Zitat von Gast806:Es wäre ganz bestimmt sinnvoll, sich irgendwann wieder in die Augen schauen zu können. Ich bin meist dazu in der Lage, aber ich habe nur mit Ex Kontakt, wenn es um organisatorische Dinge geht. Oder Steuererklärung. Darüber hinaus ist ja nicht nötig und es verstärkt nur wieder den doofen Schmerz. Abstand ist ...
Ja. Hier ist der Umgang auch freundlich-sachlich. Wenn ich muss (kommt zum Glück selten vor), kann ich auch mit dem Ex auf Veranstaltungen (der Kinder) gehen, Smalltalk halten etc.. War bei mir von Anfang an so, das ist für mich dann wie irgendein (unangenehmer) Termin im Job, den ich halt abarbeiten muss.
Orga gibt es bei uns (fast) nur noch in Zusammenhang mit dem Jüngsten (aber auch nicht mehr viel, da Teenager), ganz selten noch in Bezug auf die Älteren (volljährig, studieren und wohnen schon länger alleine). Auch das klappt, zumindest von meiner Seite.
▬▬▬▬▬▬▬▬▬▬
*Zu bearbeitende Aufgaben*
#1 Prüfe, ob die folgenden Aussagen mit dem Forumsbeitrag über den Umgang mit dem Ex übereinstimmen. Antworte jeweils mit Ja oder Nein und zitiere die entscheidenden Worte aus dem Beitrag.
(a) Die schreibende Person geht mit dem Ex freundlich-sachlich um.
(b) Die älteren Kinder wohnen noch zu Hause.
(c) Die schreibende Person muss häufig mit dem Ex auf Veranstaltungen gehen.
#2 Womit vergleicht die schreibende Person im Forumsbeitrag über den Umgang mit dem Ex die Veranstaltungen, auf die sie mit dem Ex geht?
#3 Setze den Forumsbeitrag über den Umgang mit dem Ex nach seinem letzten Satz fort.

*Gespeicherte Daten*
▬▬▬▬▬▬▬▬▬▬
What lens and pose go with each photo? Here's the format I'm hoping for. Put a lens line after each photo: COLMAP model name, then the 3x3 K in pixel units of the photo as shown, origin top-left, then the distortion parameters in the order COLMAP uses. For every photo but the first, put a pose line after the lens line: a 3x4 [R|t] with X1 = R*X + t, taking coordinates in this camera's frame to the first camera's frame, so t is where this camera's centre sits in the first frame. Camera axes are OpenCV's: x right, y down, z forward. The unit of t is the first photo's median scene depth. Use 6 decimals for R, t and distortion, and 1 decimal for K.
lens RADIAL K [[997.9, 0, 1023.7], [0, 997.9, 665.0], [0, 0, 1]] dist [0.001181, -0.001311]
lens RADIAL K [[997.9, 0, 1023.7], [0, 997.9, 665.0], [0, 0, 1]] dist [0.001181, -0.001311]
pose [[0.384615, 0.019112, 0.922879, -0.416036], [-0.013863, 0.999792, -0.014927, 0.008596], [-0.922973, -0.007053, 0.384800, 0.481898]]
▬▬▬▬▬▬▬▬▬▬
*Antworten je Aufgabe*
#1
(a) Ja: „Hier ist der Umgang auch freundlich-sachlich.“
(b) Nein: „volljährig, studieren und wohnen schon länger alleine“
(c) Nein: „kommt zum Glück selten vor“

#2 Mit irgendeinem (unangenehmen) Termin im Job, den sie halt abarbeiten muss.

#3
Aber, und das ist der Unterschied zu Ex-Paaren mit freundschaftlichem Umgang: Ich würde nie freiwillig eine Minute mehr mit meinem Ex verbringen als unbedingt notwendig. Das merken die Kinder natürlich und es wäre sicher schöner für sie, wenn es anders wäre. Aber das kann ich einfach nicht - ich schaffe nur die "Pflicht", zumal mein Ex auch jetzt nach mehr als zwei Jahren null anerkennen will, was die Trennung für die Kinder und mich bedeutet hat, wie schäbig sein Verhalten war, wie feige und wie verlogen. Da ist dann einfach keine Basis für eine Freundschaft da und eine "Rolle spielen" möchte ich außerhalb der Pflichttermine nicht.